Leaving out every picture, output the records below exactly as they are.

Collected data
———
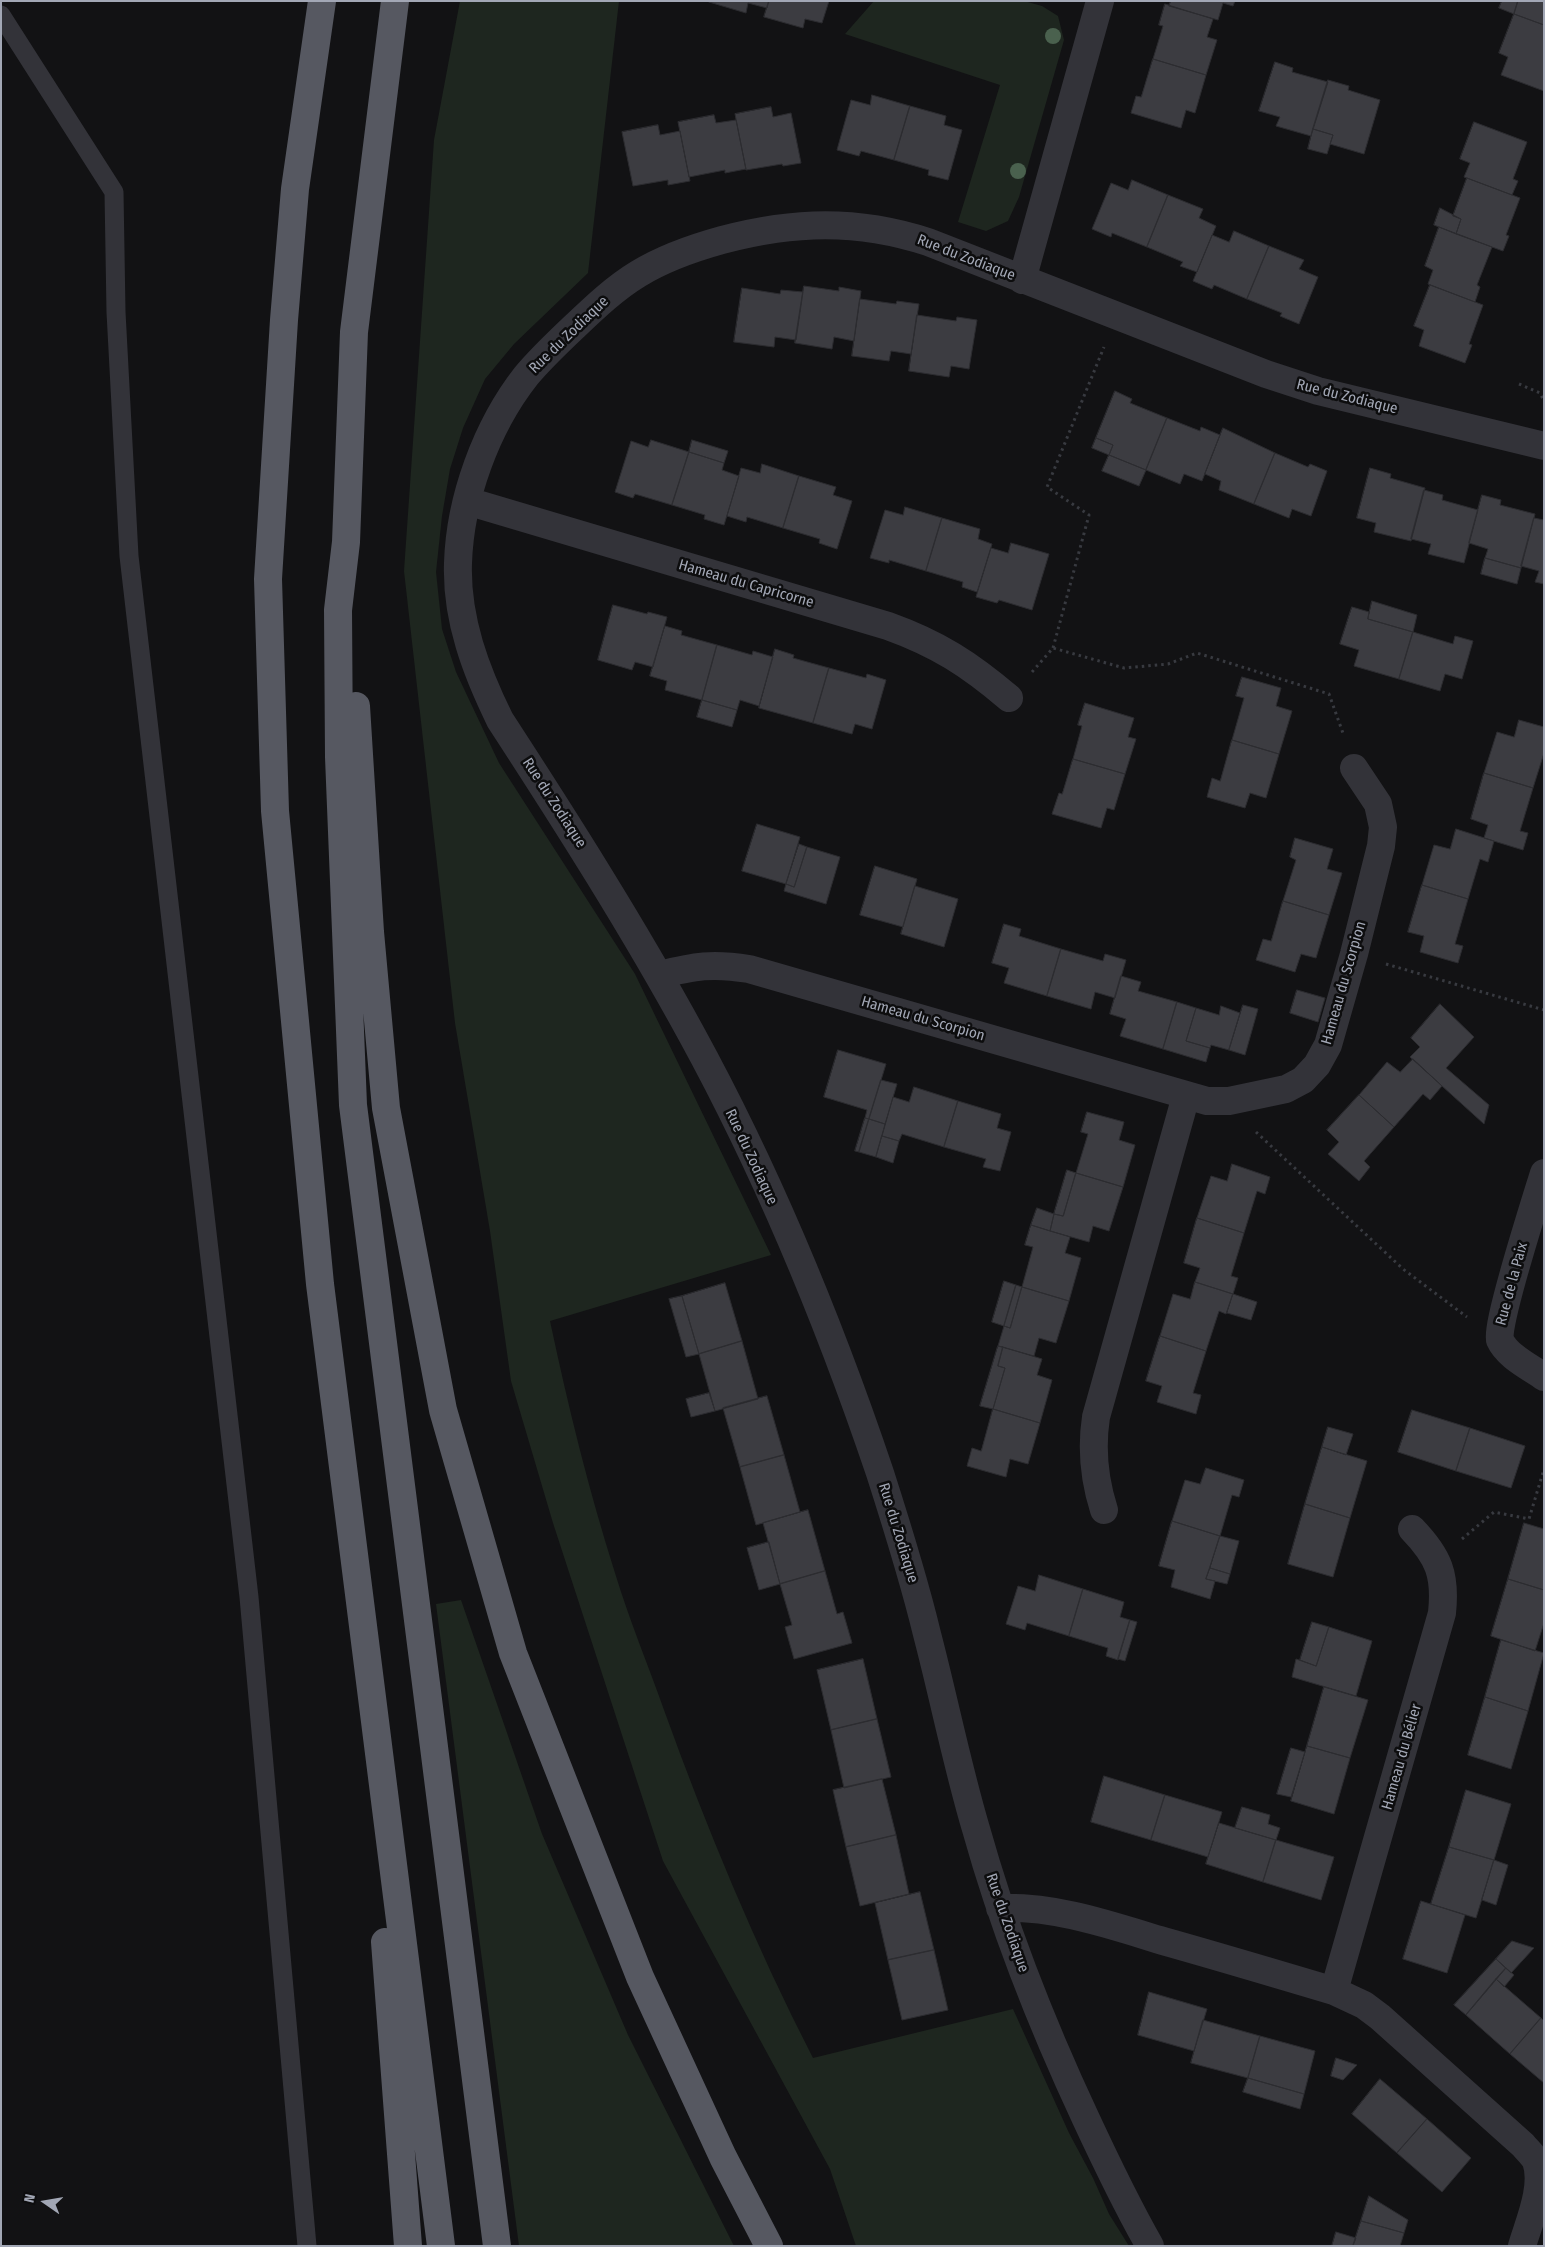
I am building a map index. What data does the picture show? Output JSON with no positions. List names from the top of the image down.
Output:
{
  "streets": {
    "street": [
      "Rue du Zodiaque",
      "Hameau du Capricorne",
      "Hameau du Scorpion",
      "Rue de la Paix",
      "Hameau du Bélier"
    ]
  },
  "crossings": [
    ["Rue du Zodiaque", "Hameau du Capricorne"],
    ["Rue du Zodiaque", "Hameau du Scorpion"]
  ],
  "north": "left"
}
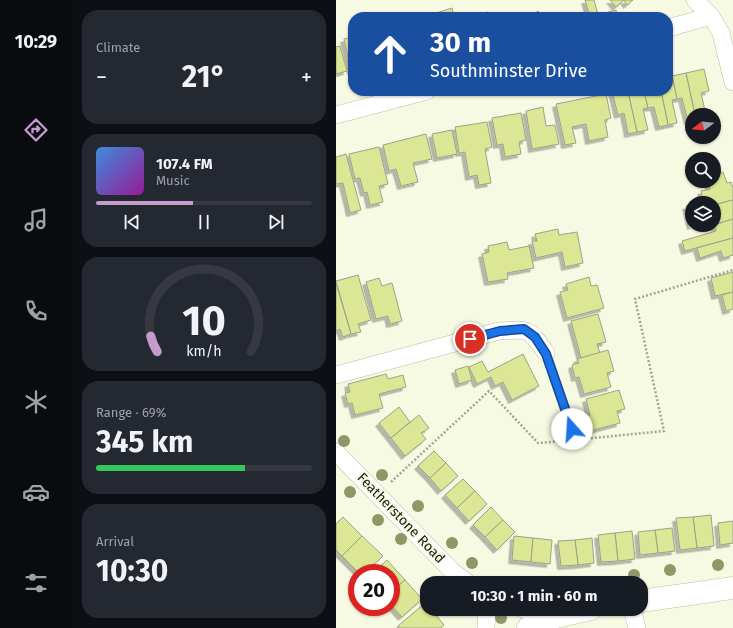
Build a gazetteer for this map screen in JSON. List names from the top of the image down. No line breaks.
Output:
{"streets":{"street":["Featherstone Road"]},"north":"left","page":{"tabs":"10:29","tile":["Climate",["Range · 69%","345 km"],["Arrival","10:30"]],"turn":["30 m","Southminster Drive"],"heat":["−","21°","+"],"song":["107.4 FM","Music"],"limit":"20","trip":"10:30 · 1 min · 60 m","gauge":["10","km/h"]}}
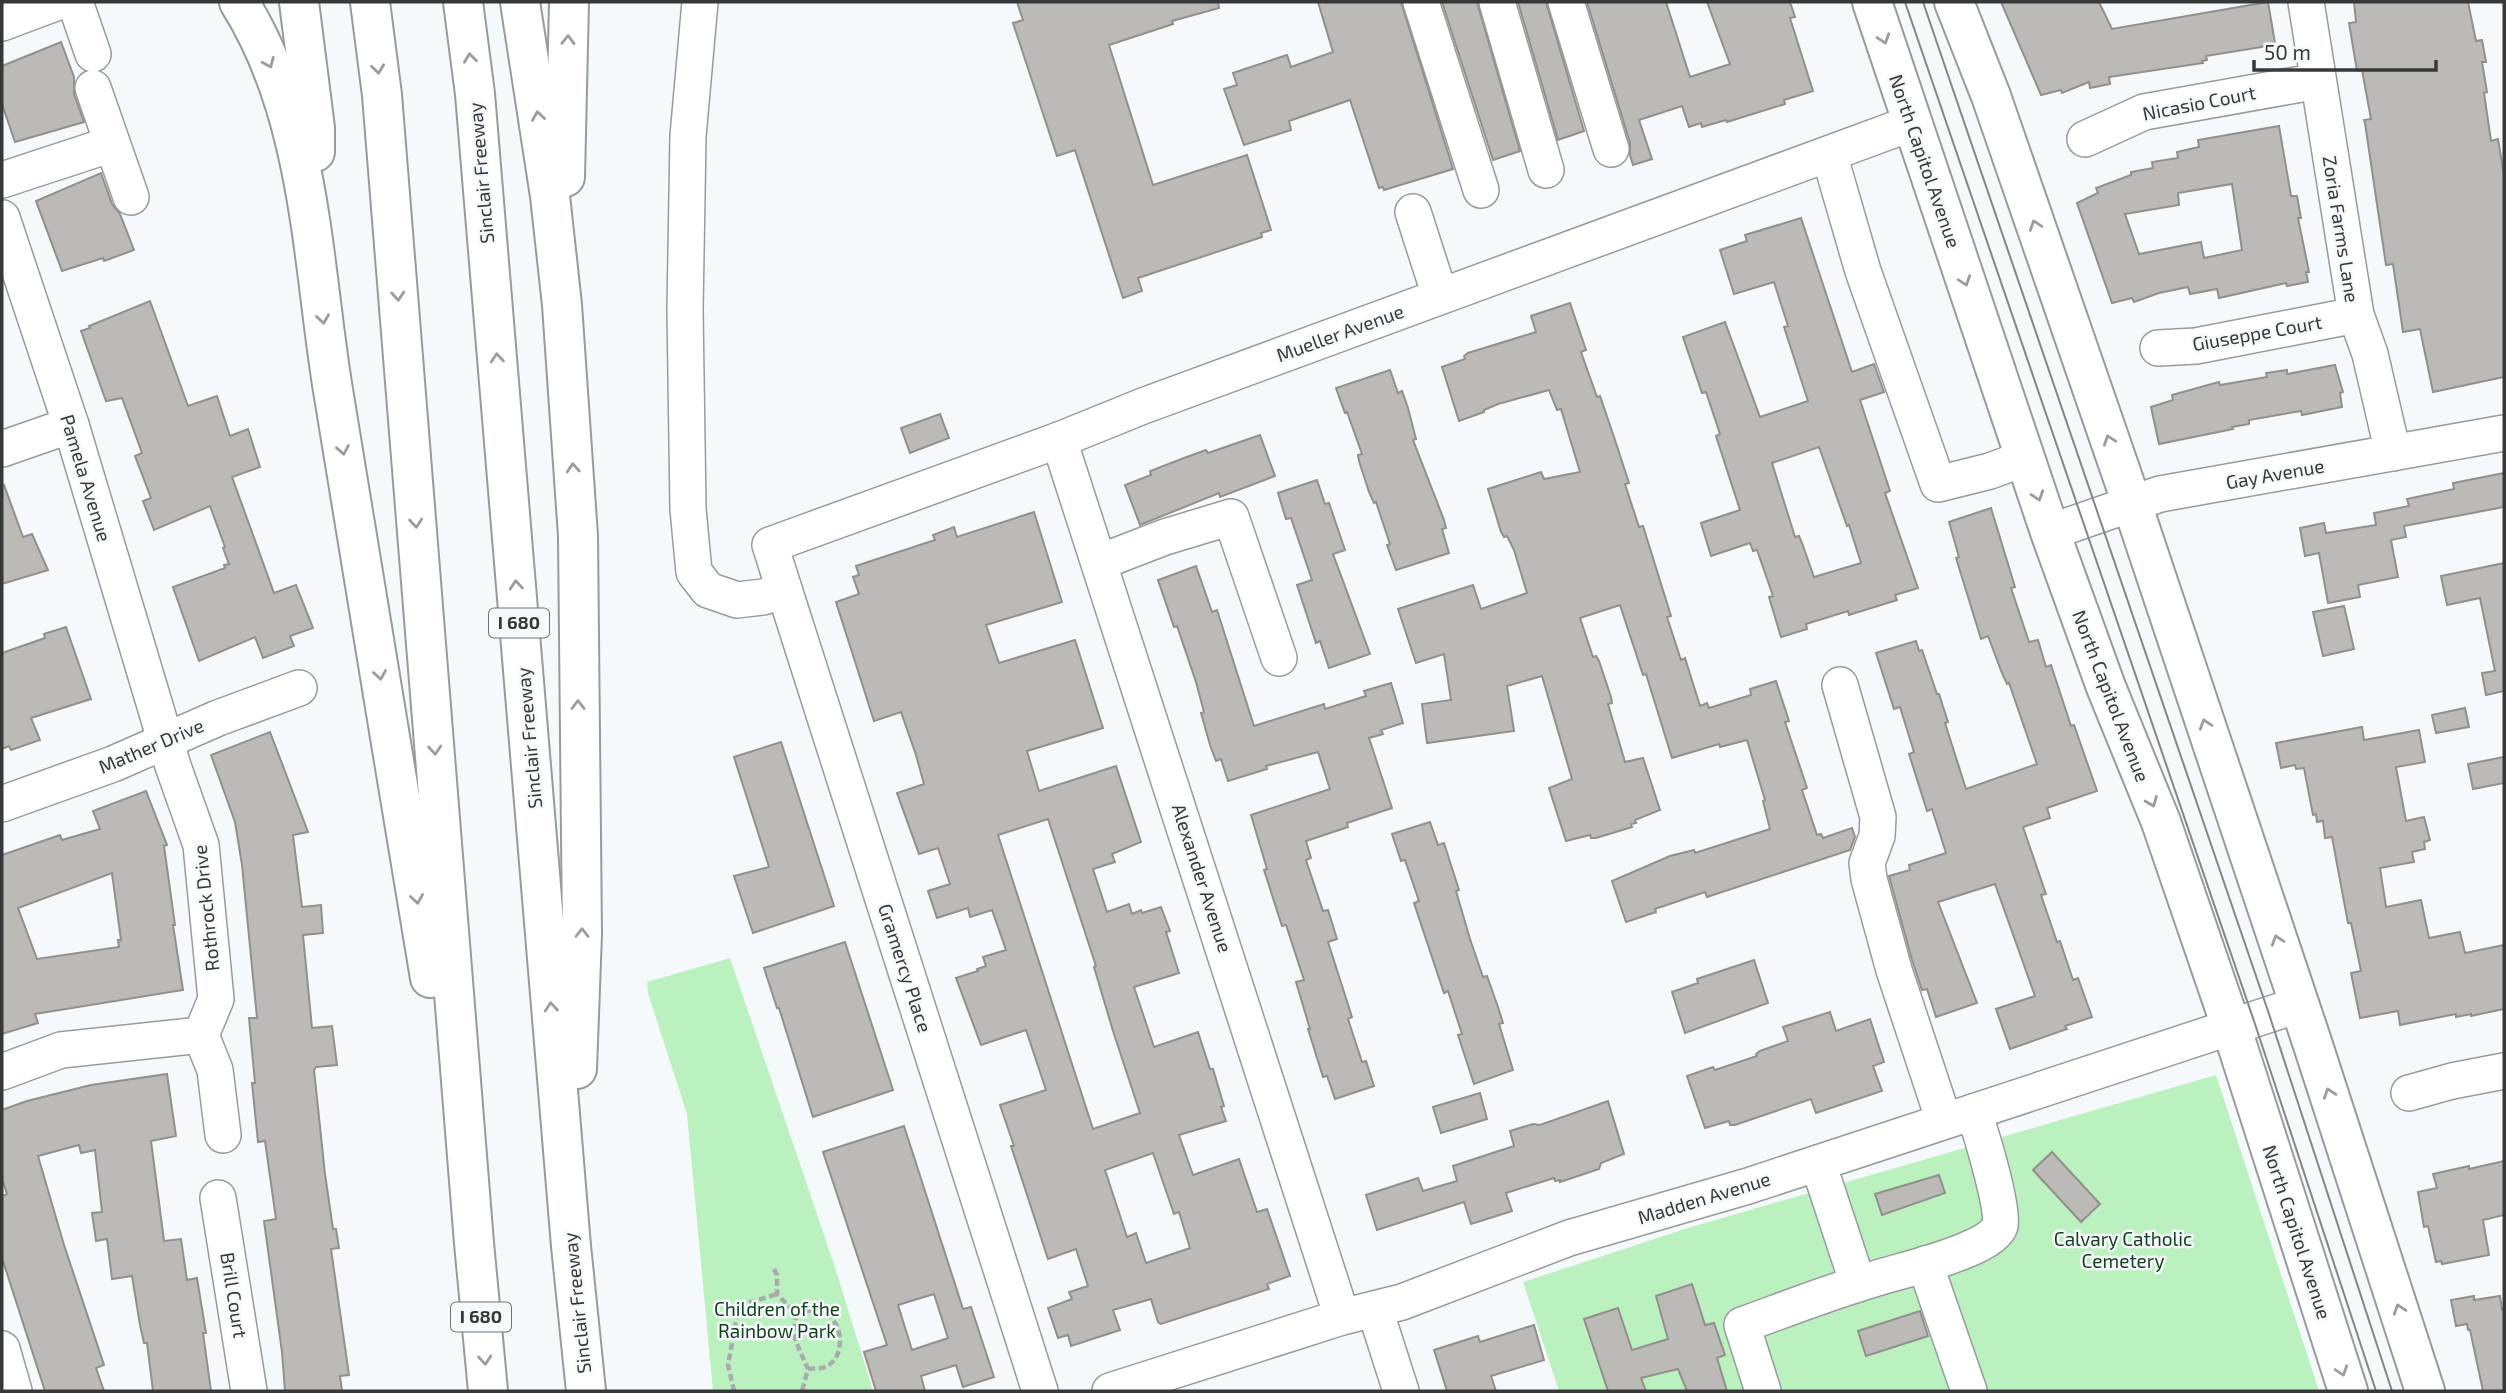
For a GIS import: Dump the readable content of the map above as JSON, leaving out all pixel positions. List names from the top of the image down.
———
Written reply =>
I am building a map index. What data does the picture show? Output JSON with no positions. List names from the top of the image down.
Output:
{
  "streets": {
    "street": [
      "Rue du Zodiaque",
      "Hameau du Capricorne",
      "Hameau du Scorpion",
      "Rue de la Paix",
      "Hameau du Bélier"
    ]
  },
  "crossings": [
    ["Rue du Zodiaque", "Hameau du Capricorne"],
    ["Rue du Zodiaque", "Hameau du Scorpion"]
  ],
  "north": "left"
}
Build a gazetteer for this map screen in JSON. List names from the top of the image down. No line breaks.
Output:
{"streets":{"street":["Featherstone Road"]},"north":"left","page":{"tabs":"10:29","tile":["Climate",["Range · 69%","345 km"],["Arrival","10:30"]],"turn":["30 m","Southminster Drive"],"heat":["−","21°","+"],"song":["107.4 FM","Music"],"limit":"20","trip":"10:30 · 1 min · 60 m","gauge":["10","km/h"]}}
For a GIS import: Dump the readable content of the map above as JSON, leaving out all pixel positions. List names from the top of the image down.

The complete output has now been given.